VIEW ARTICLE

Genetics

Gene Number and Heritability of Wheat Cultivars with Durable, High-Temperature, Adult-Plant (HTAP) Resistance and Interaction of HTAP and Race-Specific Seedling Resistance to Puccinia striiformis. Xianming Chen, Research associate, Department of Plant Pathology, Washington State University, Pullman, WA 99164-6430; Roland F. Line, plant pathologist, Agricultural Research Service, U.S. Department of Agriculture, Pullman, WA 99164-6430. Phytopathology 85:573-578. Accepted for publication 10 January 1995. This article is in the public domain and not copyrightable. It may be freely reprinted with customary crediting of the source. The American Phytopathological Society, 1995. DOI: 10.1094/Phyto-85-573.
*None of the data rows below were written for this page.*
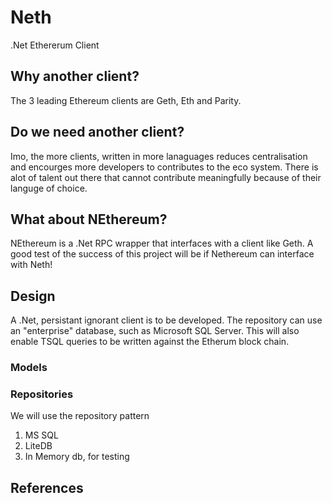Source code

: # Neth
.Net Ethererum Client

## Why another client?
The 3 leading Ethereum clients are Geth, Eth and Parity.  

## Do we need another client?
Imo, the more clients, written in more lanaguages reduces centralisation and encourges more developers to contributes to the eco system.  There is alot of talent out there that cannot contribute meaningfully because of their languge of choice.

## What about NEthereum?
NEthereum is a .Net RPC wrapper that interfaces with a client like Geth.  A good test of the success of this project will be if Nethereum can interface with Neth!

## Design
A .Net, persistant ignorant client is to be developed.  The repository can use an "enterprise" database, such as Microsoft SQL Server.  This will also enable TSQL queries to be written against the Etherum block chain.

### Models

### Repositories
We will use the repository pattern

1. MS SQL
2. LiteDB
3. In Memory db, for testing

## References
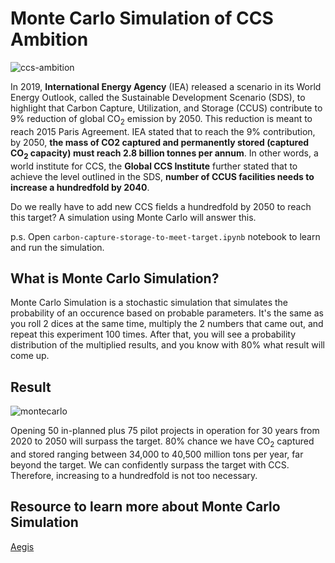 # Monte Carlo Simulation of CCS Ambition

![ccs-ambition](https://user-images.githubusercontent.com/51282928/72867252-e2ad4a00-3d10-11ea-9fb0-1a2ae3e56843.png)

In 2019, **International Energy Agency** (IEA) released a scenario in its World Energy Outlook, called the Sustainable Development Scenario (SDS), to highlight that Carbon Capture, Utilization, and Storage (CCUS) contribute to 9% reduction of global CO<sub>2</sub> emission by 2050. This reduction is meant to reach 2015 Paris Agreement. IEA stated that to reach the 9% contribution, by 2050, **the mass of CO2 captured and permanently stored (captured CO<sub>2</sub> capacity) must reach 2.8 billion tonnes per annum**. In other words, a world institute for CCS, the **Global CCS Institute** further stated that to achieve the level outlined in the SDS, **number of CCUS facilities needs to increase a hundredfold by 2040**.

Do we really have to add new CCS fields a hundredfold by 2050 to reach this target? A simulation using Monte Carlo will answer this. 

p.s. Open `carbon-capture-storage-to-meet-target.ipynb` notebook to learn and run the simulation. 

## What is Monte Carlo Simulation?

Monte Carlo Simulation is a stochastic simulation that simulates the probability of an occurence based on probable parameters. It's the same as you roll 2 dices at the same time, multiply the 2 numbers that came out, and repeat this experiment 100 times. After that, you will see a probability distribution of the multiplied results, and you know with 80% what result will come up. 

## Result

![montecarlo](https://user-images.githubusercontent.com/51282928/72867516-cc53be00-3d11-11ea-804c-458ad2dca470.png)

Opening 50 in-planned plus 75 pilot projects in operation for 30 years from 2020 to 2050 will surpass the target. 80% chance we have CO<sub>2</sub> captured and stored ranging between 34,000 to 40,500 million tons per year, far beyond the target. We can confidently surpass the target with CCS. Therefore, increasing to a hundredfold is not too necessary. 

## Resource to learn more about Monte Carlo Simulation

[Aegis](https://aegis4048.github.io/uncertainty-modeling-with-monte-carlo-simulation)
Wheat cultivars Druchamp and Stephens have durable, non-race-specific, high-temperature, adult-plant (HTAP) resistance to Puccinia striiformis, as well as race-specific resistance expressed in both seedling and adult plants. Cultivar Paha has only race-specific seedling resistance. Cultivar Michigan Amber is susceptible to all known North American races of P. striiformis. To determine the gene number and heritability of HTAP resistance and the relationship of HTAP resistance to seedling resistance, diallel, reciprocal crosses were made among Druchamp, Stephens, and Paha or Michigan Amber in a greenhouse. Parents and F₁, F₂, B₁, B₂, F₃, and F₅ progeny from all crosses were tested at Pullman, WA, in a plot inoculated with race CDL-25. The same progeny from the crosses of Druchamp and Stephens with Paha were tested at Pullman in a plot inoculated with race CDL-29, and progeny from the crosses of Druchamp with Stephens were tested with naturally occurring race CDL-25 at Mount Vernon, WA. Means and variances of area under disease progress curve based on disease intensity data were used to estimate the number of genes and the heritability of resistance in Stephens and Druchamp. IT data also were analyzed to determine the number of genes in the cultivars. Two to three HTAP resistance genes were estimated for both Druchamp and Stephens. The HTAP resistance genes in Druchamp and Stephens were different from one another and different from the race-specific resistance genes in Druchamp, Stephens, and Paha. The HTAP resistances showed no specificity for races CDL-25 and CDL-29. Estimated broad-and narrow-sense heritabilities of the HTAP resistance were high. Broad-sense heritability was 96.8% for Druchamp and 95.3% for Stephens. Narrow-sense heritability was 86.1–89.1% for Druchamp and 95.4% for Stephens. When HTAP resistance and seedling resistance were combined, estimated broad-sense heritabilities remained high (85.2–98.7%), but estimated narrow-sense heritabilities became low and variable (19.8–60.2) depending on the combination of genes. HTAP genes in both Druchamp and Stephens provided high adult-plant resistance over a range of environmental conditions. Combining these genes for resistance into new commercial cultivars should provide greater stripe rust resistance.